Over on the SmartData Collective, Edith Ohri commented:
"There is a third way: to make the very use indifferent to quality or robust enough to overcome normal level of "pollution"...not many models can do that, yet it is worth searching. Control over the data entry is an insufficient solution for open systems that get input from other sources, as is the case in integrated, large or old systems. Prevention rather correction, looks to me here as a theoretical ideal. Actually, in my data mining forum, there's a recent entry that just says "data are not deterministic", arguing against the common assumption that data are solid entities. In reality, one has to accept that data is never clear cut, and there is a double stochastic behavior to consider: one (which is usually addressed) is the stochastic nature of cause-effect relations, and the second is the non-deterministic nature of data values themselves that for some reason fails to be mentioned.

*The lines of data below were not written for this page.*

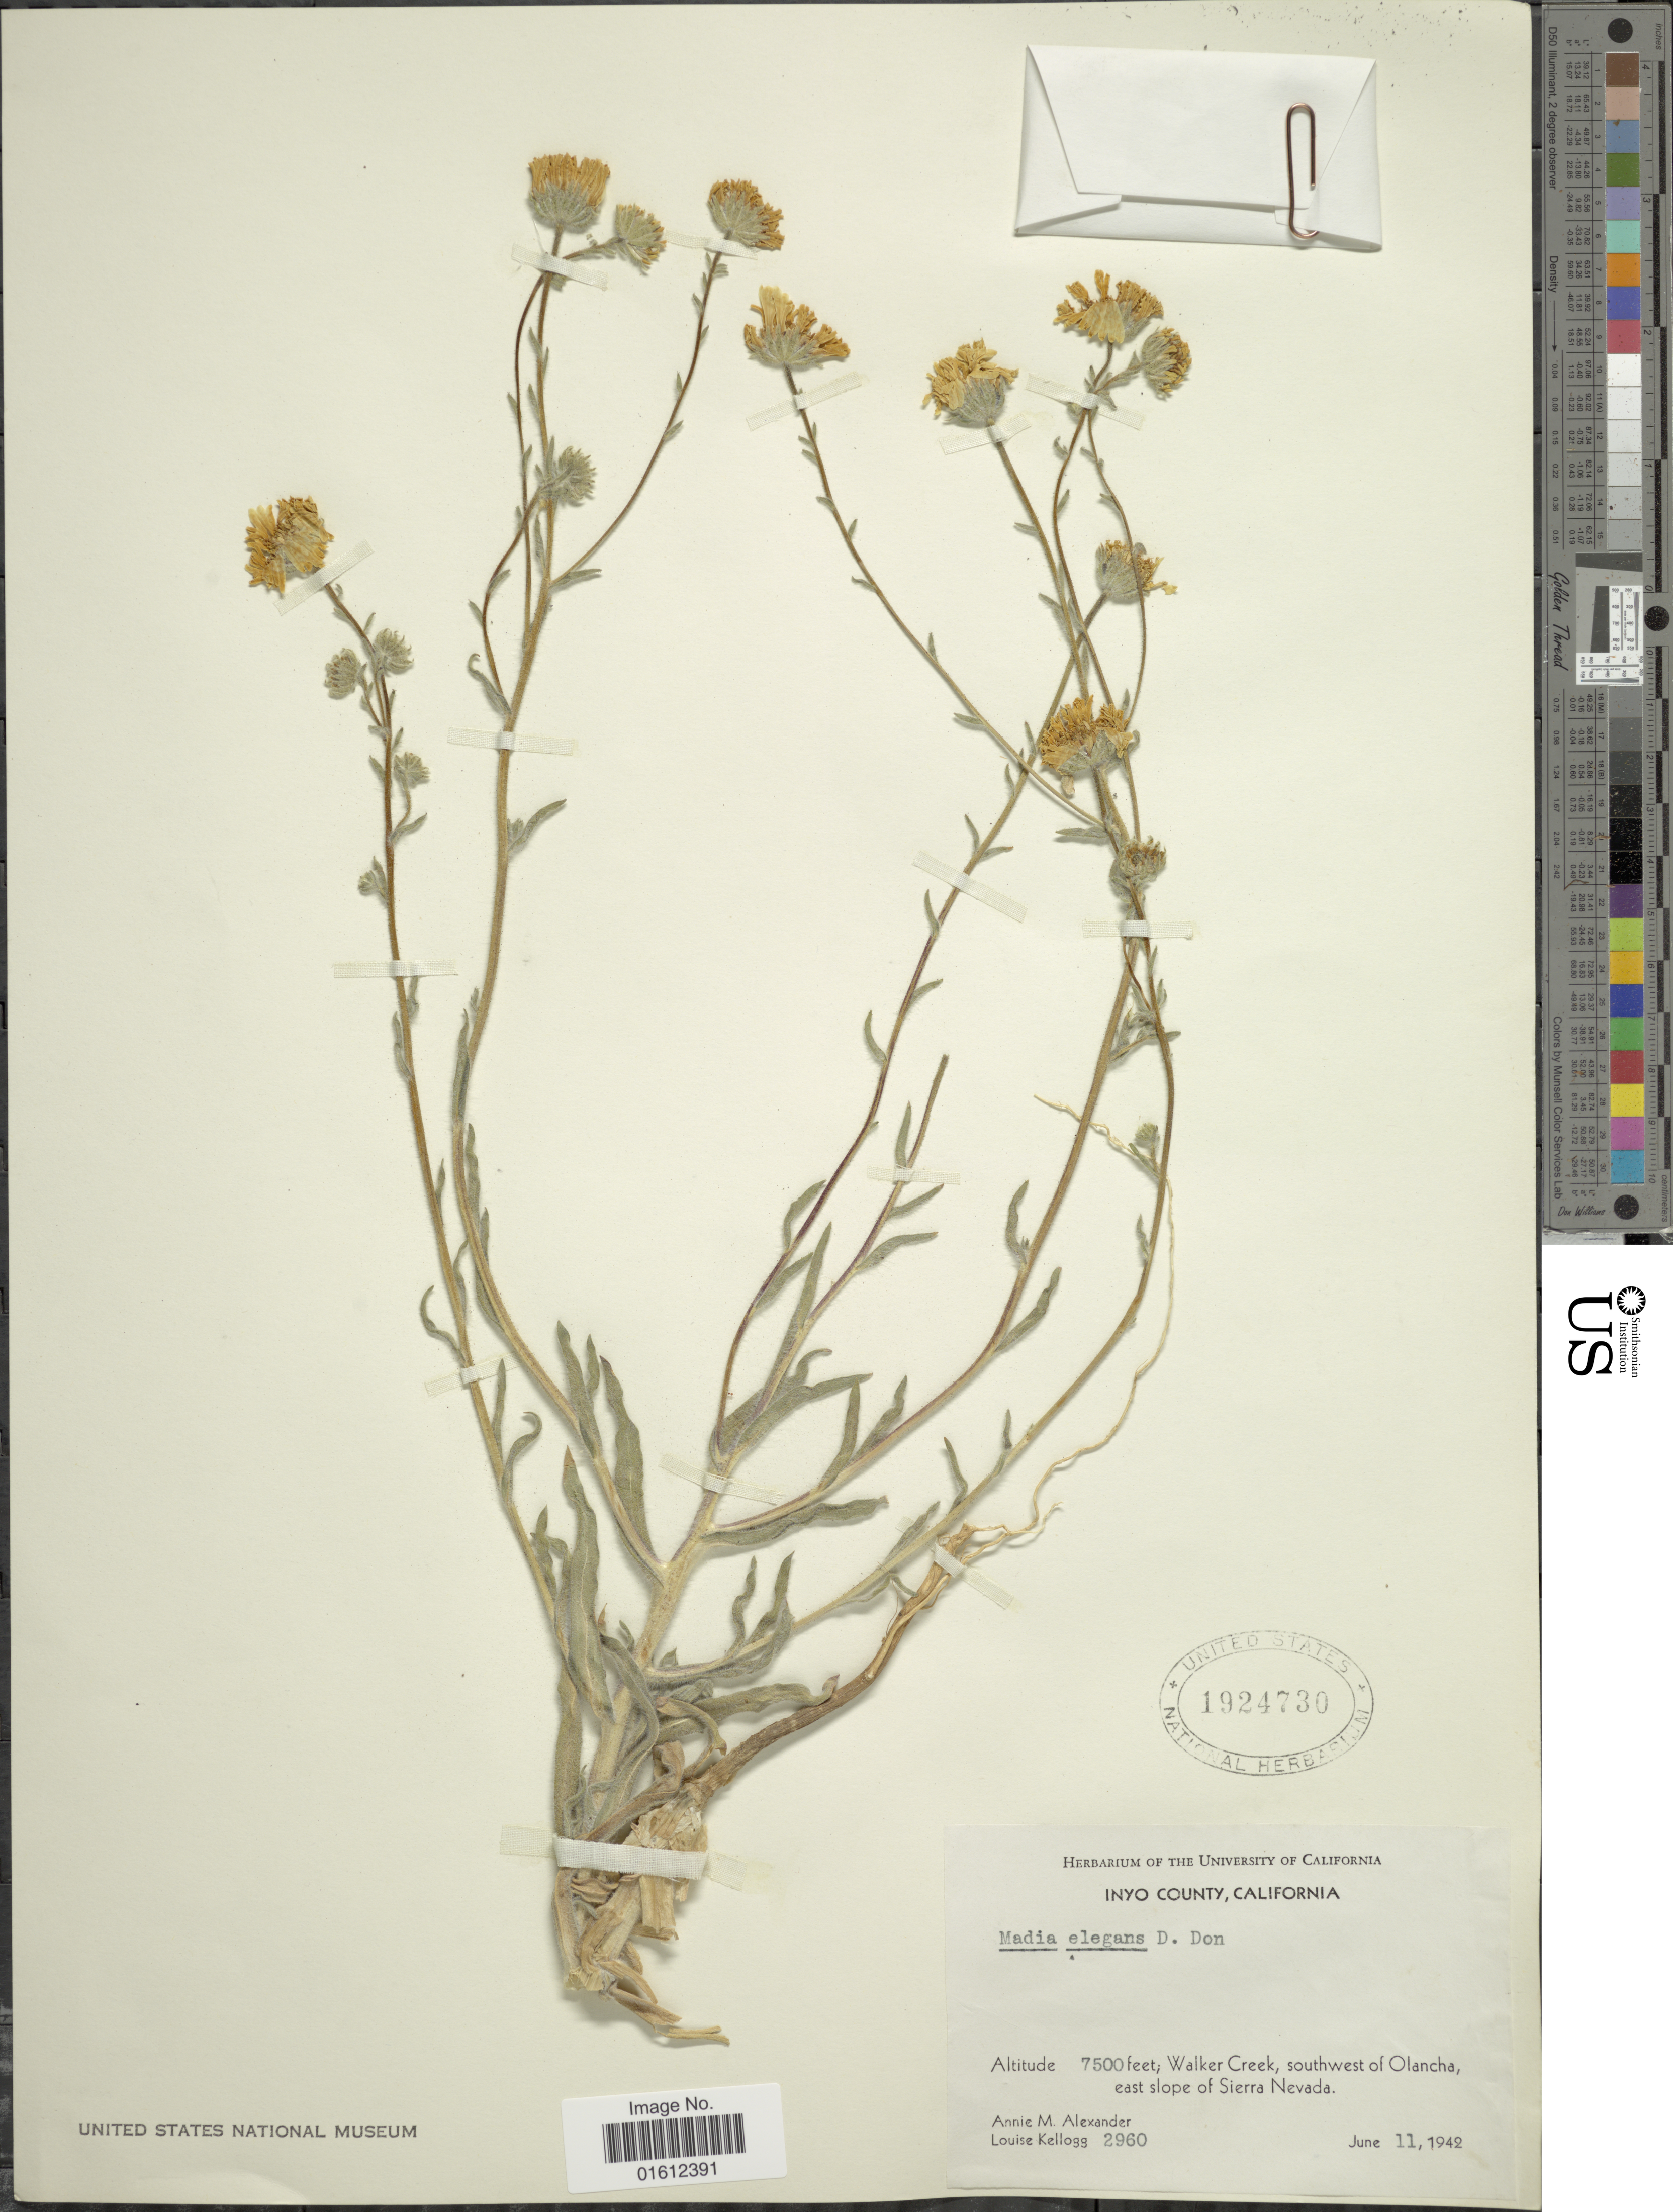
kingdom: Plantae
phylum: Tracheophyta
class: Magnoliopsida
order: Asterales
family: Asteraceae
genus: Madia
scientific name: Madia elegans subsp. elegans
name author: D. Don ex Lindl.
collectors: A. M. Alexander & L. Kellogg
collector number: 2960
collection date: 1942-06-11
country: United States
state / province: California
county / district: Inyo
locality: Inyo County. Walker Creek, southwest of Olancha, east slope of Sierra Nevada.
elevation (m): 2286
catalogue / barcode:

I recall one of the first lab experiments that we had as students at the Thechnion of Haifa. The experiment demonstrated how even a strict fact of physics turns to a stochastic measure when registered repeatedly several times… The lesson is that we have here a basic truth, a nature law of information, data elements are stochastic by nature."
And I responded:
Having spent my career advocating a pragmatic approach to data quality, I admit that I have often stated “prevention rather than correction…[is]…a theoretical ideal” that cannot be attained, therefore let’s just get to the practical work of finding and fixing the problems. However, I do believe that the more control that can be enforced where data originates, the better the overall quality will be. As for the nature of data elements, I can’t help but ponder whether the data itself is stochastic or if it is the information derived from data that is stochastic?
And Edith responded:
"My answer is that the data elements themselves are stochastic. It holds even in case that the data are machine made. Many assume that automatic data are free from human error, yet machines and systems are made by humans, therefore their definitions are subjected to human variations, and their integration involves human intervention which enables errors. Also, past generations of equipment & software create necessarily a degree of inconsistent diversity.
The result is, in my mind, that no matter how hard we try to clean the data:
(a) Some data entry sources remain out of control and therefore cannot be cleaned
(b) Conflicts in the meta-data should be expected
(c) Incoherence in application legacy is unavoidable
Altogether, it spells according to this line of thought, data uncertainty (in addition to cause-effect uncertainty)."
Over on the SmartData Collective, Peter Thomas commented:
I think the hybrid approach that you have suggested is the way to go.
You asked about other people's experiences. I blogged about mine in this article a while back:
Using BI to drive improvements in data quality
From the LinkedIn Master Data Management Interest Group, Ravi Shankar Devaraj commented:
"Nice analogy. I agree that a mix of proactive and reactive approaches to data quality are required within an enterprise. If you are using an MDM hub to manage the single version of the truth, the reactive approach translates to data being authored at the source ERP/CRM systems (system of entry), then brought into the MDM hub, through batch or real-time, to create the golden record. The proactive approach would be to stop using the source systems as system of entry for master data and have that data created directly within the MDM Hub itself (for e.g., using Siperian Business Data Director). But that requires an higher-level of data governance maturity, which only some organizations adopt. The hyperactive approach would be a mix of reactive and proactive approaches for different types of master data. For e.g., an organization might use a proactive approach for customer data but use a reactive approach to product data. Again, it depends upon the data governance needs and maturity of the organization."